A whole generation of World War II soldiers endured the same trauma as soldiers in any war but for the most part kept quiet about it with little ill effect. Somewhere after that it became normal and healthy to relive bad experiences, like war or a school shooting or terrorist attack, by discussing it publicly or in therapy.
A new study says it is okay not to express one's thoughts and feelings after experiencing a collective trauma. In fact, people who choose not to express their feelings after such an event may be better off than those who do talk about their feelings, according to University at Buffalo psychologist Mark Seery, Ph.D., lead author of a study to appear in the June issue of Journal of Consulting and Clinical Psychology.
The study investigated the mental and physical effects of collective traumas on people who are exposed to a tragedy but who do not experience a direct loss of a friend or family member. It focused on people's responses to the terrorist attacks of Sept. 11, 2001, but the results may generalize to include responses to other collective traumas.

● Assigned task 1
Copy out, word for word, the part of the passage about the trauma study that opens with the words "A new study" and closes with "other collective traumas.".
● Assigned task 2
According to the passage about the trauma study, in which issue of which journal is the study set to appear?
The data after this passage has no role here.

● Provided material
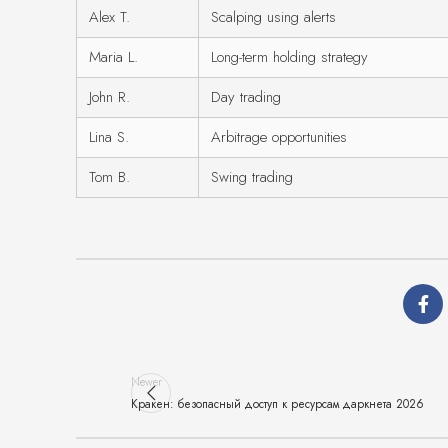
Alex T.
Scalping using alerts
Maria L.
Long-term holding strategy
John R.
Day trading
Lina S.
Arbitrage opportunities
Tom B.
Swing trading
Newer
Кракен: безопасный доступ к ресурсам даркнета 2026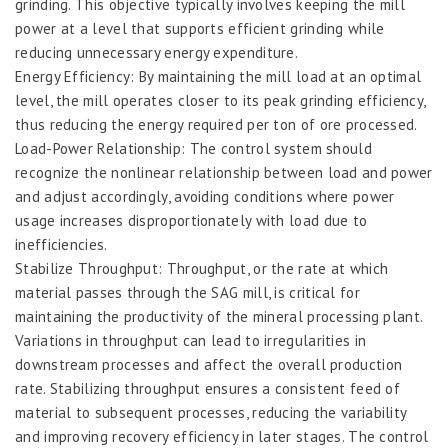
grinding. This objective typically involves keeping the mill
power at a level that supports efficient grinding while
reducing unnecessary energy expenditure.
Energy Efficiency: By maintaining the mill load at an optimal
level, the mill operates closer to its peak grinding efficiency,
thus reducing the energy required per ton of ore processed.
Load-Power Relationship: The control system should
recognize the nonlinear relationship between load and power
and adjust accordingly, avoiding conditions where power
usage increases disproportionately with load due to
inefficiencies.
Stabilize Throughput: Throughput, or the rate at which
material passes through the SAG mill, is critical for
maintaining the productivity of the mineral processing plant.
Variations in throughput can lead to irregularities in
downstream processes and affect the overall production
rate. Stabilizing throughput ensures a consistent feed of
material to subsequent processes, reducing the variability
and improving recovery efficiency in later stages. The control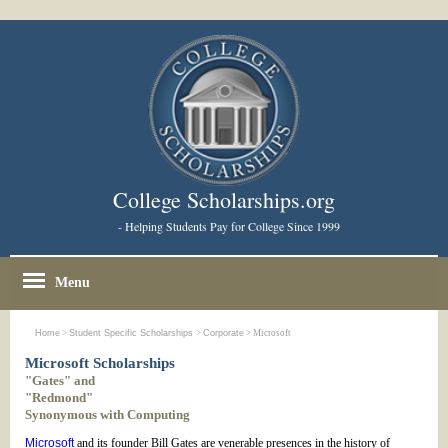
College Scholarships.org
- Helping Students Pay for College Since 1999
Menu
Home
>
Student Specific Scholarships
>
Corporate
> Microsoft
Microsoft Scholarships
"Gates" and
"Redmond"
Synonymous with Computing
Microsoft
and its founder Bill Gates are venerable presences in the history of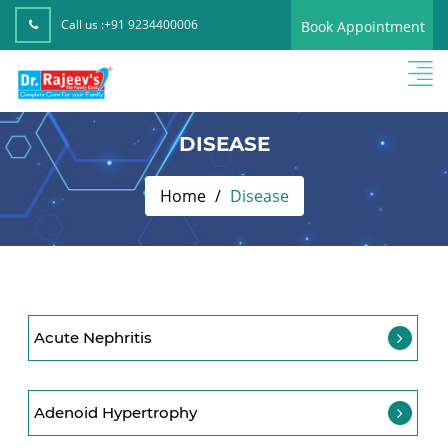
Call us :
+91 9234400006
Book Appointment
DISEASE
Home
Disease
Acute Nephritis
Adenoid Hypertrophy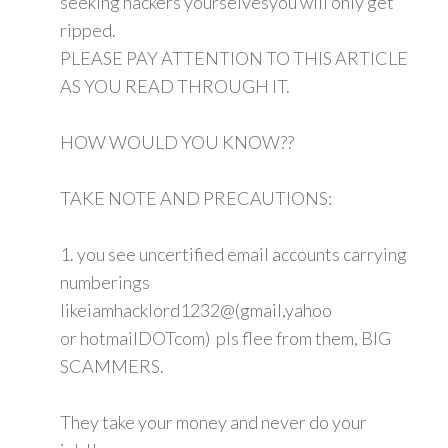
seeking hackers yourselvesyou will only get
ripped.
PLEASE PAY ATTENTION TO THIS ARTICLE
AS YOU READ THROUGH IT.
HOW WOULD YOU KNOW??
TAKE NOTE AND PRECAUTIONS:
1. you see uncertified email accounts carrying
numberings
likeiamhacklord1232@(gmail,yahoo
or hotmailDOTcom) pls flee from them, BIG
SCAMMERS.
They take your money and never do your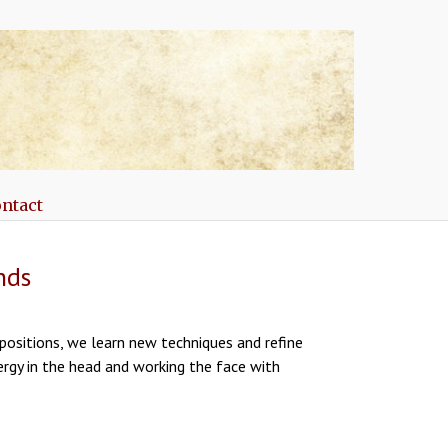
ntact
nds
positions, we learn new techniques and refine
nergy in the head and working the face with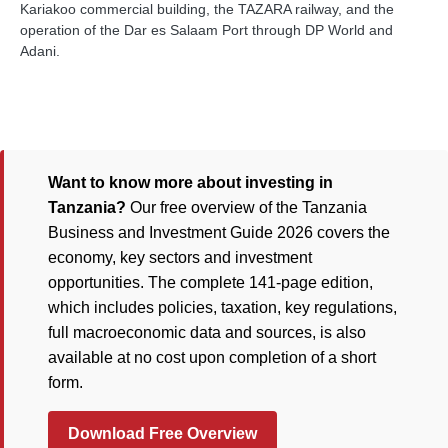
Kariakoo commercial building, the TAZARA railway, and the
operation of the Dar es Salaam Port through DP World and
Adani.
Want to know more about investing in
Tanzania?
Our free overview of the Tanzania
Business and Investment Guide 2026 covers the
economy, key sectors and investment
opportunities. The complete 141-page edition,
which includes policies, taxation, key regulations,
full macroeconomic data and sources, is also
available at no cost upon completion of a short
form.
Download Free Overview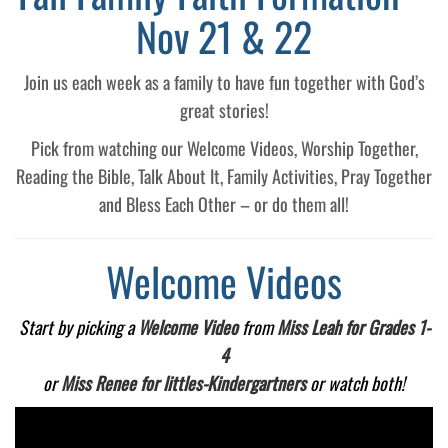
Nov 21 & 22
Join us each week as a family to have fun together with God’s
great stories!
Pick from watching our Welcome Videos, Worship Together,
Reading the Bible, Talk About It, Family Activities, Pray Together
and Bless Each Other – or do them all!
Welcome Videos
Start by picking a
Welcome Video
from
Miss Leah for Grades 1-
4
or
Miss Renee for littles-Kindergartners
or watch both!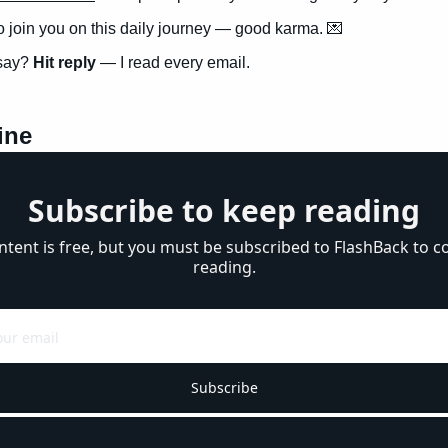
to join you on this daily journey — good karma. 
💌
say? 
Hit reply
 — I read every email.
ine
Subscribe to keep reading
ntent is free, but you must be subscribed to FlashBack to co
reading.
Subscribe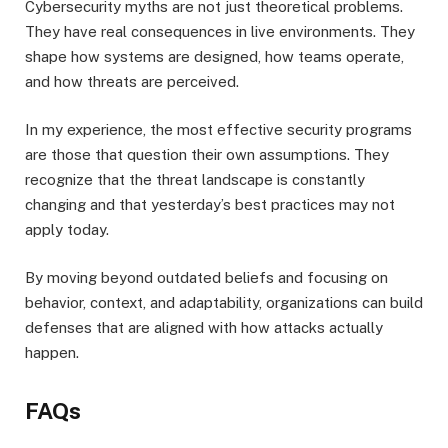
Cybersecurity myths are not just theoretical problems.
They have real consequences in live environments. They
shape how systems are designed, how teams operate,
and how threats are perceived.
In my experience, the most effective security programs
are those that question their own assumptions. They
recognize that the threat landscape is constantly
changing and that yesterday’s best practices may not
apply today.
By moving beyond outdated beliefs and focusing on
behavior, context, and adaptability, organizations can build
defenses that are aligned with how attacks actually
happen.
FAQs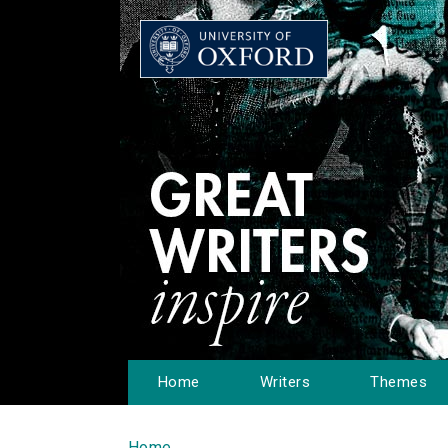
Home
Writers
Themes
Home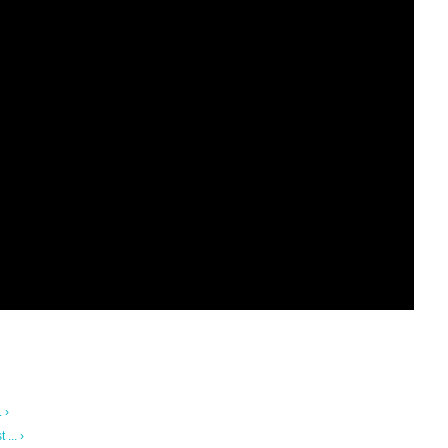
 ›
... ›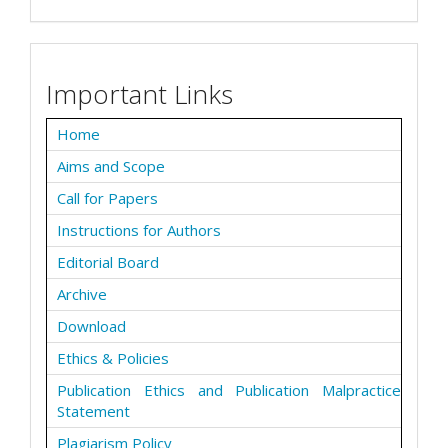
Important Links
Home
Aims and Scope
Call for Papers
Instructions for Authors
Editorial Board
Archive
Download
Ethics & Policies
Publication Ethics and Publication Malpractice
Statement
Plagiarism Policy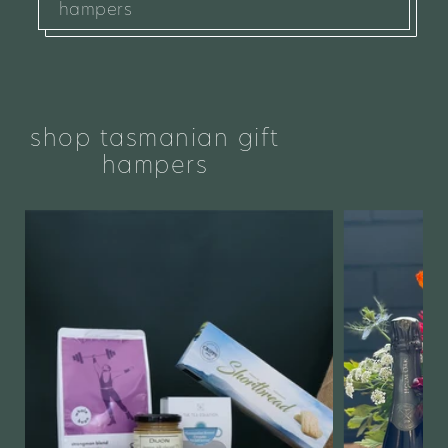
hampers
shop tasmanian gift
hampers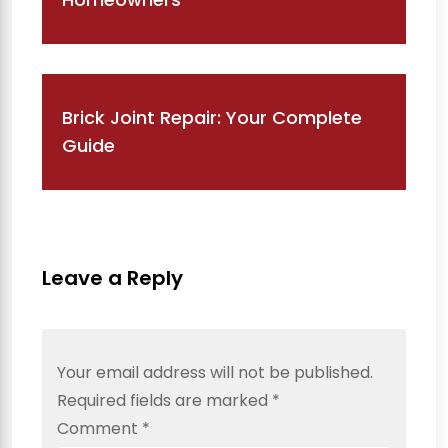
Brick Joint Repair: Your Complete
Guide
Leave a Reply
Your email address will not be published.
Required fields are marked
*
Comment
*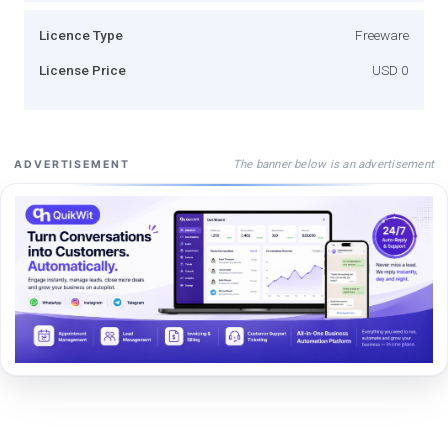
Licence Type
Freeware
License Price
USD 0
The banner below is an advertisement
ADVERTISEMENT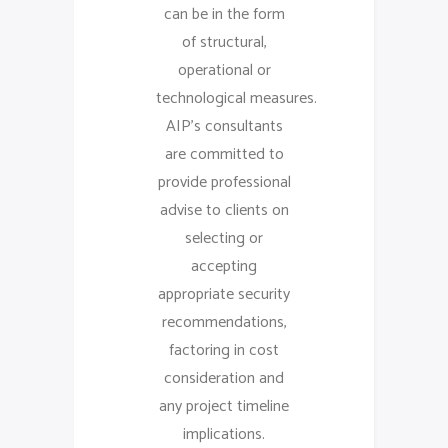
can be in the form
of structural,
operational or
technological measures.
AIP’s consultants
are committed to
provide professional
advise to clients on
selecting or
accepting
appropriate security
recommendations,
factoring in cost
consideration and
any project timeline
implications.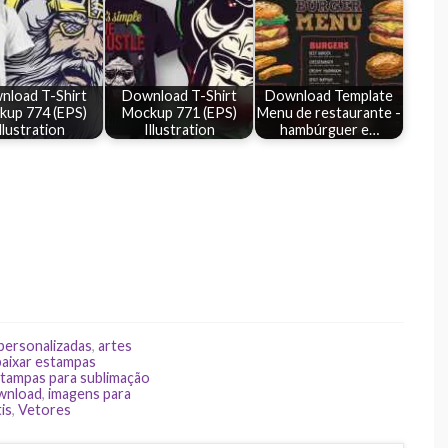
nload T-Shirt
Download T-Shirt
Download Template
kup 774 (EPS)
Mockup 771 (EPS)
Menu de restaurante -
llustration
Illustration
hambúrguer e…
 personalizadas
,
artes
baixar estampas
tampas para sublimação
ownload
,
imagens para
is
,
Vetores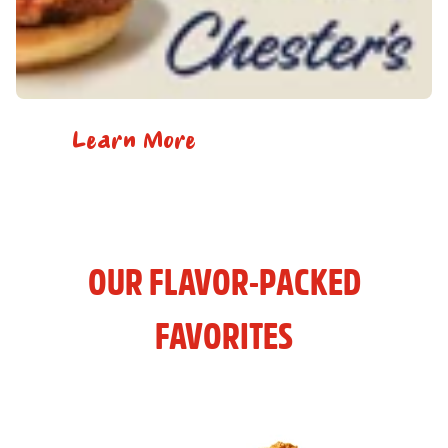
Learn More
OUR FLAVOR-PACKED
FAVORITES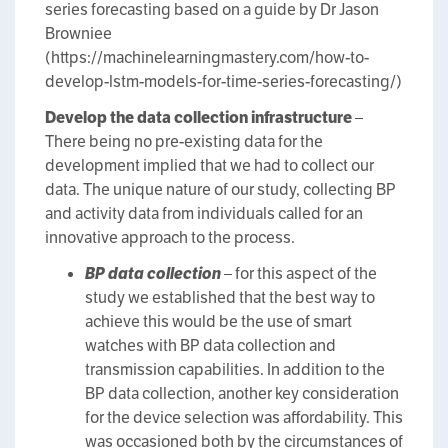
series forecasting based on a guide by Dr Jason
Browniee
(https://machinelearningmastery.com/how-to-
develop-lstm-models-for-time-series-forecasting/)
Develop the data collection infrastructure
–
There being no pre-existing data for the
development implied that we had to collect our
data. The unique nature of our study, collecting BP
and activity data from individuals called for an
innovative approach to the process.
BP data collection
– for this aspect of the
study we established that the best way to
achieve this would be the use of smart
watches with BP data collection and
transmission capabilities. In addition to the
BP data collection, another key consideration
for the device selection was affordability. This
was occasioned both by the circumstances of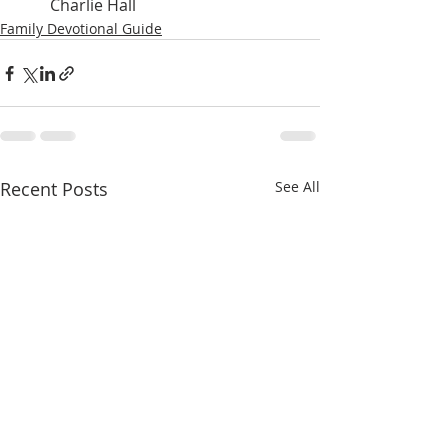
Charlie Hall
Family Devotional Guide
Recent Posts
See All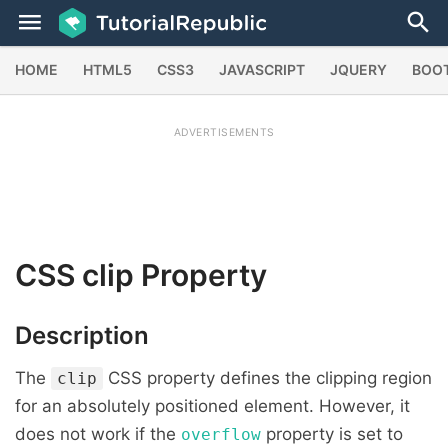
HOME
HTML5
CSS3
JAVASCRIPT
JQUERY
BOO
ADVERTISEMENTS
CSS
clip
Property
Description
The
CSS property defines the clipping region
clip
for an absolutely positioned element. However, it
does not work if the
property is set to
overflow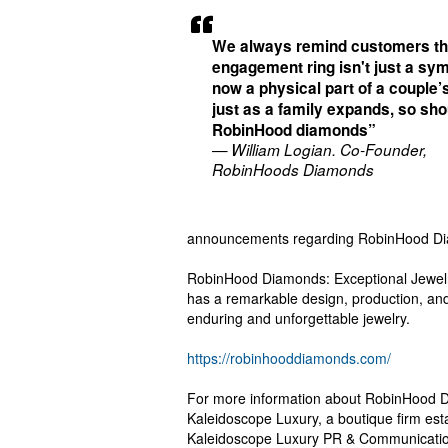
We always remind customers th
engagement ring isn't just a sy
now a physical part of a couple’s
just as a family expands, so sho
RobinHood diamonds”
— William Logian. Co-Founder,
RobinHoods Diamonds
announcements regarding RobinHood D
RobinHood Diamonds: Exceptional Jewel
has a remarkable design, production, an
enduring and unforgettable jewelry.
https://robinhooddiamonds.com/
For more information about RobinHood Di
Kaleidoscope Luxury, a boutique firm es
Kaleidoscope Luxury PR & Communication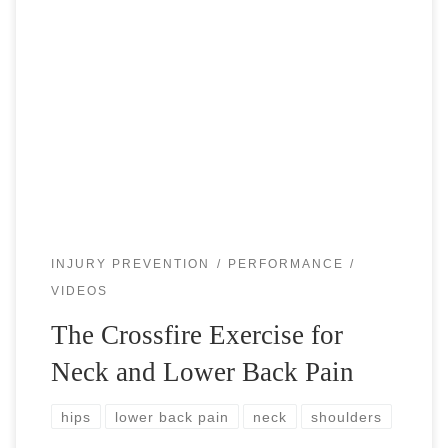
The Crossfire exercise is the most effective movement that
helps with the neck and lower back pain. With today’s
modern society comes increased sitting, which causes a
forward flexion posture […]
INJURY PREVENTION
PERFORMANCE
VIDEOS
The Crossfire Exercise for
Neck and Lower Back Pain
hips
lower back pain
neck
shoulders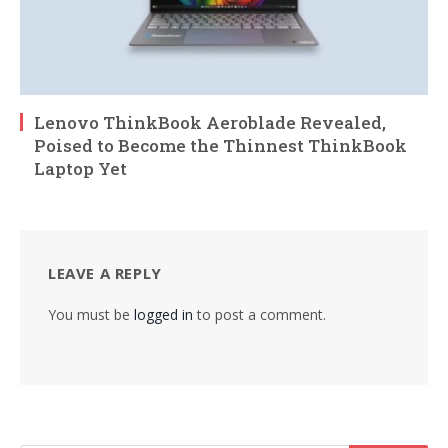
Lenovo ThinkBook Aeroblade Revealed,
Poised to Become the Thinnest ThinkBook
Laptop Yet
LEAVE A REPLY
You must be
logged in
to post a comment.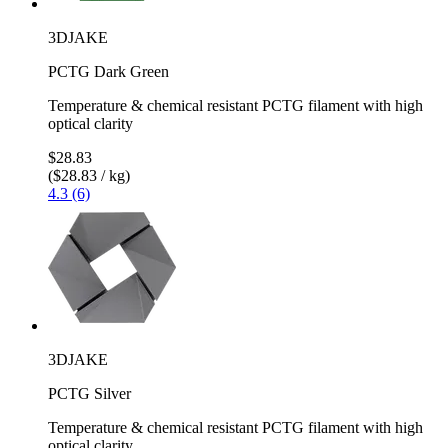
3DJAKE
PCTG Dark Green
Temperature & chemical resistant PCTG filament with high
optical clarity
$28.83
($28.83 / kg)
4.3 (6)
3DJAKE
PCTG Silver
Temperature & chemical resistant PCTG filament with high
optical clarity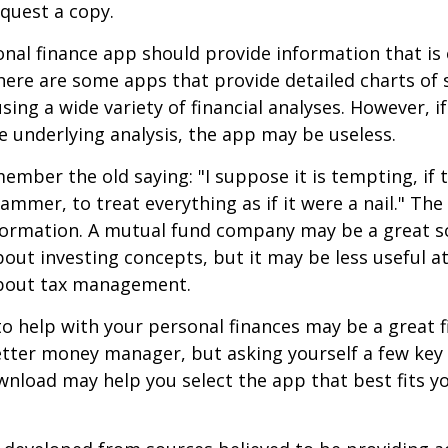
quest a copy.
nal finance app should provide information that is 
ere are some apps that provide detailed charts of 
ing a wide variety of financial analyses. However, if
 underlying analysis, the app may be useless.
mber the old saying: "I suppose it is tempting, if t
hammer, to treat everything as if it were a nail." Th
nformation. A mutual fund company may be a great s
out investing concepts, but it may be less useful a
bout tax management.
o help with your personal finances may be a great fi
tter money manager, but asking yourself a few key
nload may help you select the app that best fits y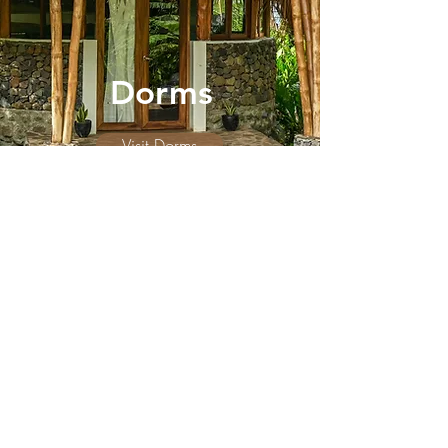
Dorms
Visit Dorms
INFO
El PITAL
Chocolate Paradise
Accommodation
Events & Classes
Spa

● Written response 1
A new study says it is okay not to express one's thoughts and feelings after experiencing a collective trauma. In fact, people who choose not to express their feelings after such an event may be better off than those who do talk about their feelings, according to University at Buffalo psychologist Mark Seery, Ph.D., lead author of a study to appear in the June issue of Journal of Consulting and Clinical Psychology.
The study investigated the mental and physical effects of collective traumas on people who are exposed to a tragedy but who do not experience a direct loss of a friend or family member. It focused on people's responses to the terrorist attacks of Sept. 11, 2001, but the results may generalize to include responses to other collective traumas.

● Written response 2
The June issue of Journal of Consulting and Clinical Psychology.